> SUPPLIED PASSAGE
* start *
Consider the linear equation

$$\begin{aligned} (\partial _t -\partial _x^3 -6u\partial _x)\psi =0, \end{aligned}$$
(2.28)

which is one of the auxiliary linear problems for the BKP equation.

Proposition 2.5

Suppose that u(x) in (2.28) has a pole at \(x=a\) and equation (2.28) has a meromorphic solution, then the condition

$$\begin{aligned} \ddot{a} +6\dot{u}_0 -12u_1(\dot{a} +6u_0) -36 u_3=0 \end{aligned}$$
(2.29)

holds, where \(u_0, u_1, u_3\) are coefficients in the Laurent expansion

$$\begin{aligned} u(x)=-\frac{1}{(x-a)^2} +u_0 +u_1 (x-a) + u_2 (x-a)^2 +u_3 (x-a)^3 +\ldots .\nonumber \\ \end{aligned}$$
(2.30)
* end *
> GIVEN DATA
* start *
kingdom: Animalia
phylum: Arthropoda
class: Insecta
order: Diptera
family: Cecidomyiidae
* end *
* start *
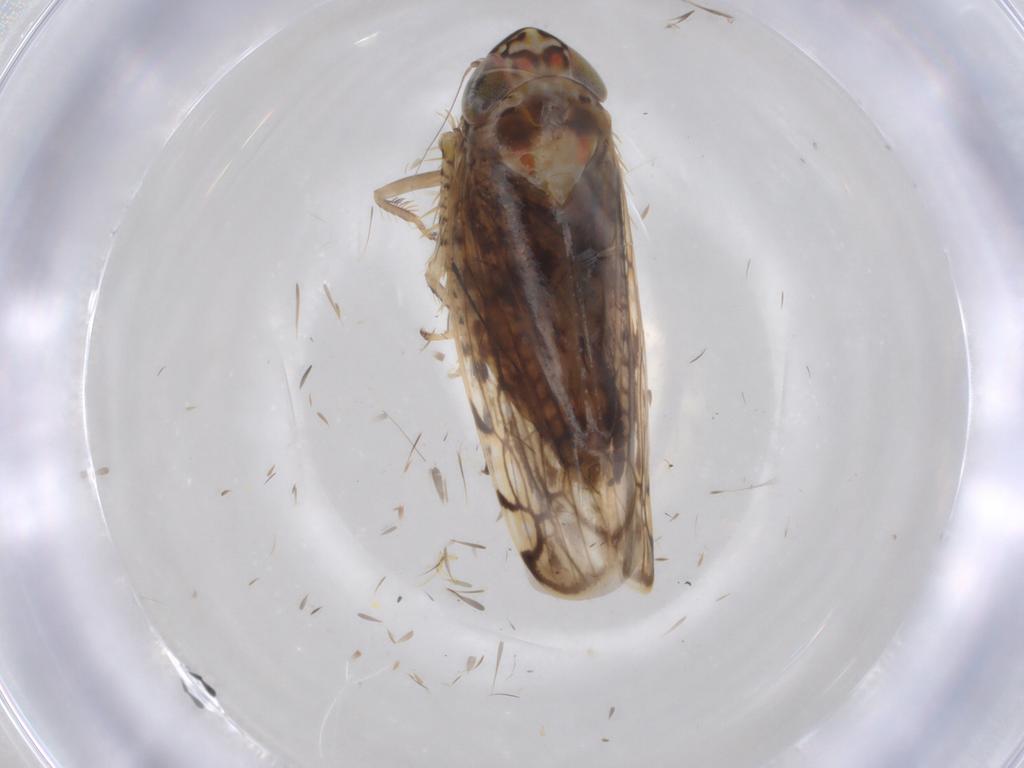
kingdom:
* end *
> STATED PROBLEM
Please repeat everything in the BKP equation passage from "Consider the linear" down to "the BKP equation.", word for word. The items come from a separate source unrelated to the BKP equation passage.

> IN RESPONSE
Consider the linear equation

$$\begin{aligned} (\partial _t -\partial _x^3 -6u\partial _x)\psi =0, \end{aligned}$$
(2.28)

which is one of the auxiliary linear problems for the BKP equation.